EAP653 frequently getting stuck re-adopting
After moving into my own home, a three-storey building, I have bought into the Omada ecosystem with the following TP-Link hardware:
- ER605 v1.0 @ firmware 1.3.1
- SG2218 v1.20 @ firmware 1.20.0
- TL-SG2210MP v3.0 @ firmware 3.0.6
- 3x EAP653(EU) v1.0 @ firmware 1.0.9
The TL-SG2210MP plugs directly into the ER605. The three EAP653 are powered using Cat7a cables over PoE by the TL-SG2210MP. The SG2218 is connected to the TL-SG2210MP through their SFP slot.

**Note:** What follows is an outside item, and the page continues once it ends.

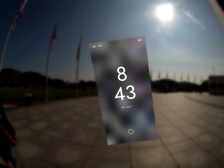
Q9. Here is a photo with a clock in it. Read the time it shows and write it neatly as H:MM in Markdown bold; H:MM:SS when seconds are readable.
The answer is **8:43**
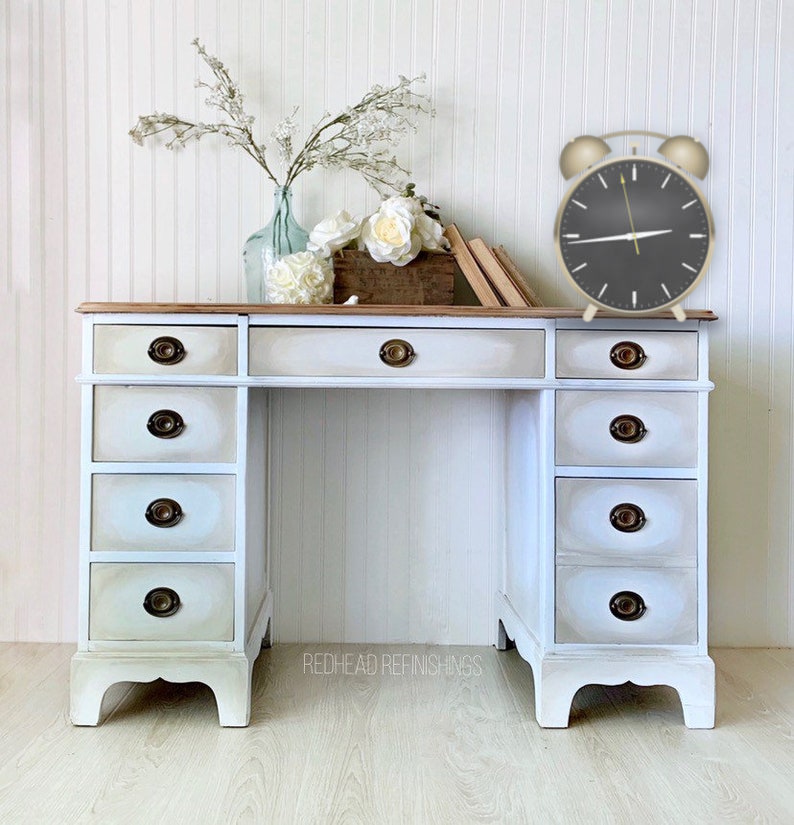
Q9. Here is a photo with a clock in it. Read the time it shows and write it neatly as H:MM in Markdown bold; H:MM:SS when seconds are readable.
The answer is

All of these are coordinate using the omada controller software (5.13.22) running in an LXC container on a proxmox virtualisation server plugged into the ER605. Initial setup and provisioning worked like a charm and I've setup a couple of VLANs though I have not yet configured any firewalls. All TP-Link devices are currently on the default "LAN" network at 192.168.0.X and get IP addresses assigned through DHCP.

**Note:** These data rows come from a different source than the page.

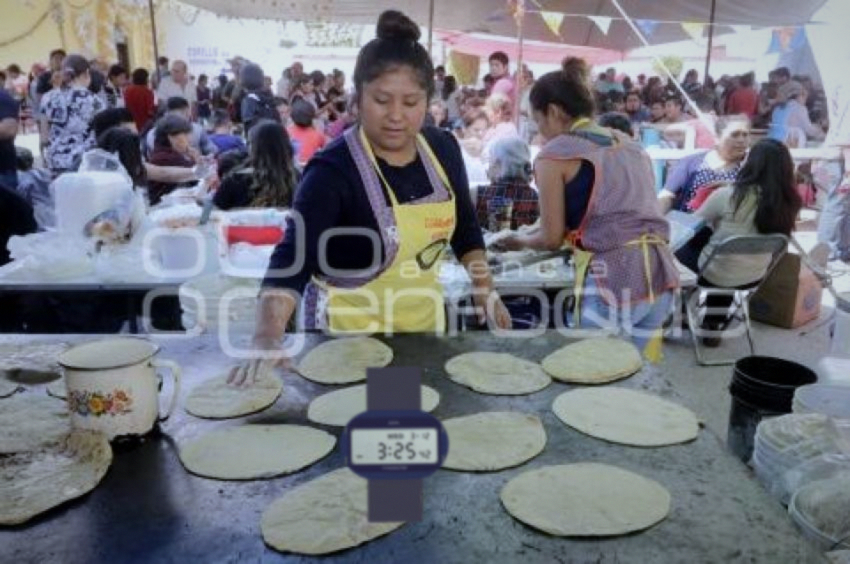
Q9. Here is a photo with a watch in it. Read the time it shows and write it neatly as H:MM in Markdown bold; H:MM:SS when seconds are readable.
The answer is **3:25**
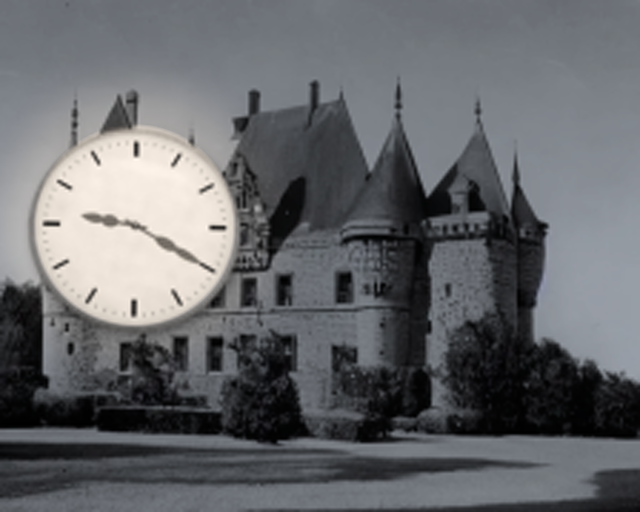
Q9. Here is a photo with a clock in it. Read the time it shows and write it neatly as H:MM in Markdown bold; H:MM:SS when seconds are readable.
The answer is **9:20**
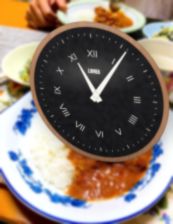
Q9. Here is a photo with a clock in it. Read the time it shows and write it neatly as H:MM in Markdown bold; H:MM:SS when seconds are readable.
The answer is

The setup worked fine for a couple of days, however, since about a week I am constantly experiencing issues with the EAP653 access points. What happens is that the access points become listed as "ADOPTING" in the controller webinterface however they never succeed in the adoption. There is no status change visible through the UI, thus, the AP is stuck in the "ADOPTING" state. The TL-SG2210MP shows the ports as "active" with PoE power output roughly similar compared to that of the "CONNECTED" APs (about 6 watts). The log accessible through the controller webinterface shows multiple alerts indicating that the AP "was isolated". I can get the AP unstuck by power cycling the AP either by unplugging and re-inserting the network cable or triggering the "PoE recovery" on the relevant port of the TL-SG2210MP.

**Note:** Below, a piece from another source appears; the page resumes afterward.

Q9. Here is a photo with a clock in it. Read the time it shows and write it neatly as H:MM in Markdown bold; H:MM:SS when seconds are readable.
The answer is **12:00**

The wireless network configuration is relatively simple with just a single SSID on 2.4 and 5 GHz secured using PPSK without RADIUS. I have configured three VLANs (/24 ip space, each has its own DHCP) each with its own passphrase. All other configuration options are left to defaults.
All three EAP653 are affected although they typically don't fail at the same time. The failure rate is about once a day, meaning that currently I have to power cycle at least one EAP653 per day.
I don't really know where to go from here. The omada controller doesn't really offer much in terms of observability / logging which makes debugging near impossible for a newcomer. Can anyone more experienced provide any hints what to check?